Em 2025, na soma de Brasileirão, Copa do Brasil e Sul-Americana, o Vitória teve 1.285 duelos aéreos, levou vantagem em 627 (48,8%) e foi superado em 658 (51,2%). Na mesma temporada, em 24 jogos pelo Corinthians, Cacá ganhou 41 duelos aéreos de 64 possíveis, com aproveitamento de 64%.
Ainda no ano passado, pelas mesmas competições, o Vitória sofreu 55 gols — 46 deles em lances dentro da área e outros nove fora. Foram 4.242 duelos disputados, 2.131 ganhos e outros 2.111 perdidos — aproveitamento de 50,2%.

Já em 2026, em três rodadas do Brasileirão, o Leão sofreu sete gols, com média de 2,3 por jogo.
A busca por uma nova peça ganhou mais importância após as saídas do zagueiro e ex-capitão Lucas Halter, para o Houston Dynamo-EUA, e do defensor canhoto Zé Marcos, para o Sport.

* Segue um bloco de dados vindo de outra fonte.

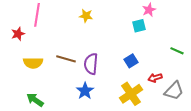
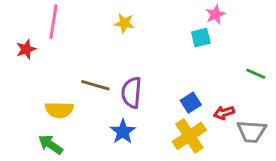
blue square: (131, 61) -> (191, 103), moved
yellow semicircle: (33, 63) -> (59, 110), moved
gray trapezoid: (174, 91) -> (251, 132), turned 50

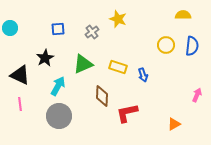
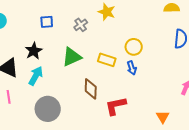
yellow circle: (166, 45) -> (134, 47), moved
cyan arrow: (58, 86) -> (36, 76), moved
orange triangle: (174, 124) -> (163, 117), turned -32

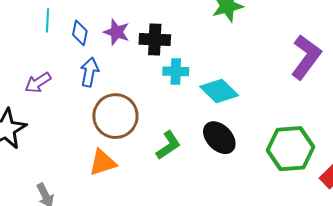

O técnico Jair Ventura ainda conta com Camutanga, Edu, Edenilson, Neris e Riccieli.
A temporada de 2026 já se encaminha para o início de novas competições e a janela de transferências está perto do fim. O Vitória corre atrás de novas peças para as 35 rodadas restantes do Brasileirão e os duelos por Copa do Brasil e Copa do Nordeste.

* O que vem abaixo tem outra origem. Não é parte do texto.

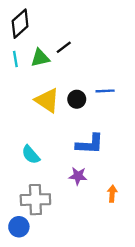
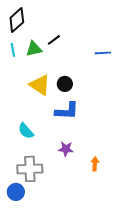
blue line: (105, 91) -> (103, 53), moved
blue L-shape: (90, 144) -> (67, 111), moved

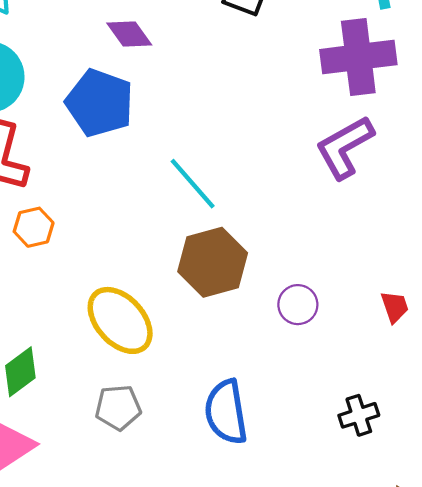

Cacá perdeu espaço no Corinthians
Cacá é conhecido por ser um zagueiro de forte marcação e pelo jogo aéreo presente. Mesmo com 62,4% dos duelos ganhos (88 de 148) em 2025, o zagueiro perdeu espaço no Corinthians após a chegada de Gustavo Henrique e a subida de João Pedro Tchoca para o elenco principal.

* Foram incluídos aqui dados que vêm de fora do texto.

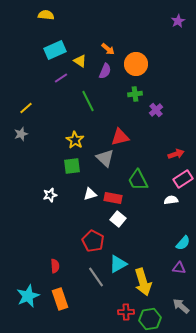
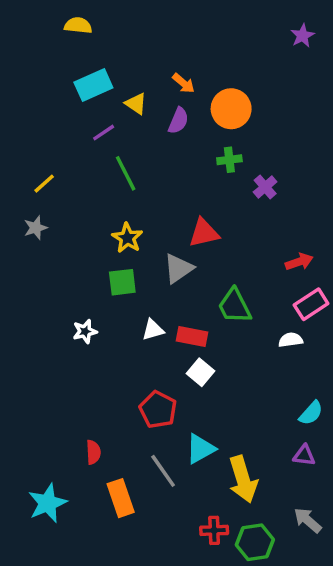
green line: (88, 101) -> (126, 173), moved
gray triangle: (105, 158) -> (178, 269), turned 42
orange rectangle: (60, 299) -> (121, 498), moved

Além deles e da disputa por uma vaga com André Ramalho, Gabriel Paulista chegou como outro candidato. O cenário empurrou Cacá para o final da fila com o técnico Dorival Júnior.
Na temporada atual, o Cacá jogou apenas uma partida, na derrota do Timão para o Red Bull Bragantino por 3 a 0, pela 2ª rodada do Paulistão. Contudo, o zagueiro esteve presente no elenco que conquistou o Paulistão e a Copa do Brasil de 2025, além da Supercopa Rei de 2026.